[Provided data]

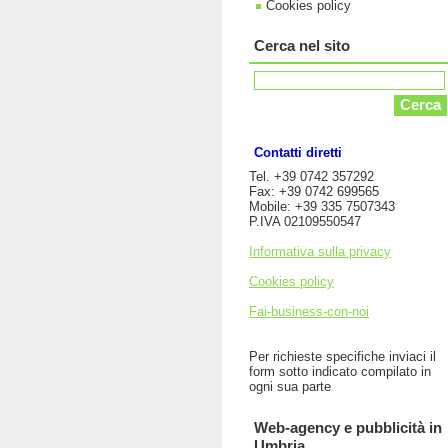
Cookies policy
Cerca nel sito
Contatti diretti
Tel. +39 0742 357292
Fax: +39 0742 699565
Mobile: +39 335 7507343
P.IVA 02109550547
Informativa sulla privacy
Cookies policy
Fai-business-con-noi
Per richieste specifiche inviaci il
form sotto indicato compilato in
ogni sua parte
Web-agency e pubblicità in
Umbria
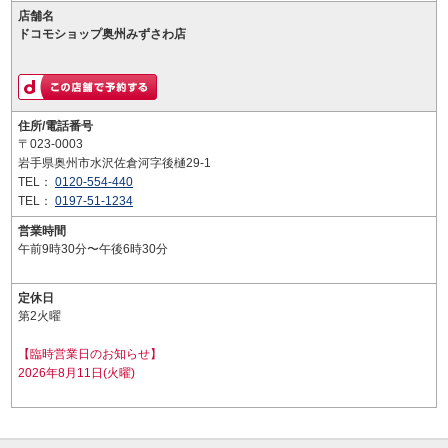
店舗名
ドコモショップ奥州みずさわ店
住所/電話番号
〒023-0003
岩手県奥州市水沢佐倉河字後樋29-1
TEL：
0120-554-440
TEL：
0197-51-1234
営業時間
午前9時30分〜午後6時30分
定休日
第2火曜
【臨時営業日のお知らせ】
2026年8月11日(火曜)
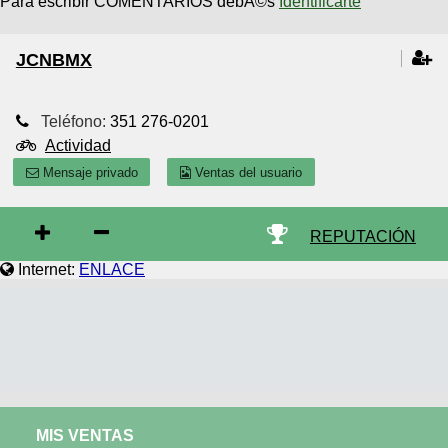
Para escribir COMENTARIOS debÃ©s
Identificarte
JCNBMX
Teléfono:
351 276-0201
Actividad
Mensaje privado
Ventas del usuario
REPUTACIÓN
Internet:
ENLACE
MIS VENTAS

[/Provided data]

→ About this task
Copy out, word for word, the text read from every one of the records above, and leave the pictures out.

→ Response area
Cookies policy
Cerca nel sito
Contatti diretti
Tel. +39 0742 357292
Fax: +39 0742 699565
Mobile: +39 335 7507343
P.IVA 02109550547
Informativa sulla privacy
Cookies policy
Fai-business-con-noi
Per richieste specifiche inviaci il
form sotto indicato compilato in
ogni sua parte
Web-agency e pubblicità in
Umbria
店舗名
ドコモショップ奥州みずさわ店
住所/電話番号
〒023-0003
岩手県奥州市水沢佐倉河字後樋29-1
TEL：
0120-554-440
TEL：
0197-51-1234
営業時間
午前9時30分〜午後6時30分
定休日
第2火曜
【臨時営業日のお知らせ】
2026年8月11日(火曜)
Para escribir COMENTARIOS debÃ©s
Identificarte
JCNBMX
Teléfono:
351 276-0201
Actividad
Mensaje privado
Ventas del usuario
REPUTACIÓN
Internet:
ENLACE
MIS VENTAS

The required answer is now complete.